Nella giornata odierna la portavoce e candidata Sindaco di Trento de “SI PUO’ FARE”, Silvia Zanetti, è intervenuta per fornire il proprio pensiero alla possibilità che venga elargito il bonus baby-sitter e più in generale gli aiuti previsti per le famiglie italiane in difficoltà.

Per Silvia Zanetti è importante che in merito al bonus baby-sitter vengano effettuate dovute e precise riflessioni, ma anche fatti concreti“Si tratta – ha affermato in una nota alla stampa – di un intervento vantaggioso e risolutivo oppure, al contrario, rappresenta uno strumento mal pensato, molto costoso e destinato a poche famiglie? È evidente che questo bonus serve per assicurare esclusivamente interventi domiciliari con una relazione “uno a uno”. Ora, in una situazione epidemiologica come quella attuale, pensare di risolvere il problema mandando del personale a casa delle persone non pare una grande scelta. Questi interventi poi non sono ancora stati attivati, anche in ragione del fatto che i necessari protocolli di sicurezza non sono stati ancora formalizzati”.

La giovane avvocatessa, già da tempo impegnata nel raccogliere le istanze territoriali del capoluogo trentino, ha poi evidenziato come le risorse stanziate non siano sufficienti a coprire le esigenze di tutte le famiglie bisognose ma che, con un valore di circa 20 euro l’ora, il bonus baby-sitter aiuterà solamente un migliaio di famiglie, lasciandone molte altre in difficoltà.

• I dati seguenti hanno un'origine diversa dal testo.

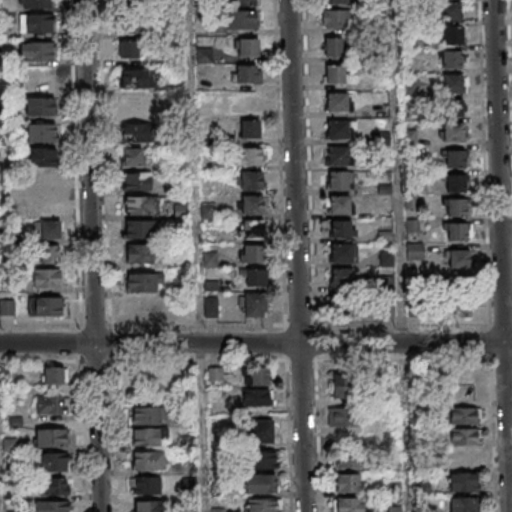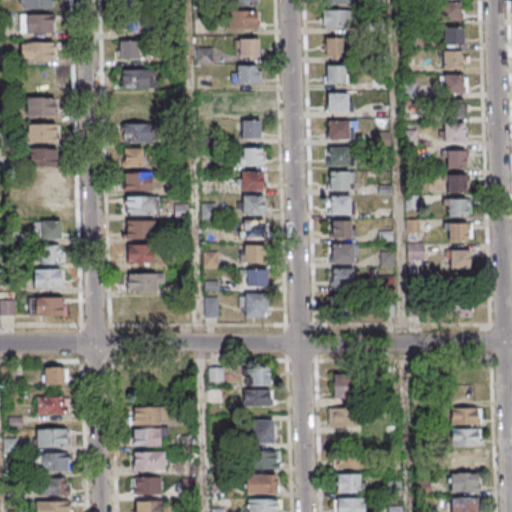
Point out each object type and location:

“Sono stati chiusi su tutti i territori della nostra provincia numerosi servizi educativi che si trovano ad avere il personale o in cassa integrazione oppure pienamente retribuito senza fare nulla (il caso delle scuole materne).  Ci sono edifici e strutture pronte ad ospitare, qualora le condizioni meteorologiche non fossero favorevoli, la maggior parte di questi ragazzi per organizzare attività ludiche e ricreative o di socializzazione o anche di aiuto scolastico. Abbiamo operatori sociali ed educatori pronti ad attivarsi, nel pieno rispetto delle norme di sicurezza, per organizzare attività all’aria aperta, escursioni sul territorio e tanto altro ancora” ha poi proseguito Silvia Zanetti specificando come nessuna di queste eventualità sia stata ancora attivata. 

Concludendo, Silvia Zanetti, si è scagliata contro chi, invece che de adoperarsi per risolvere la situazione, si dimostra pronto solamente ad alimentare polemiche sterili sui social network per alcuni ragazzi visti girare con la mascherina abbassata. Aggiungendo come, attualmente, la politica non sia in grado di dare risposte credibili alle necessità delle famiglie trentine.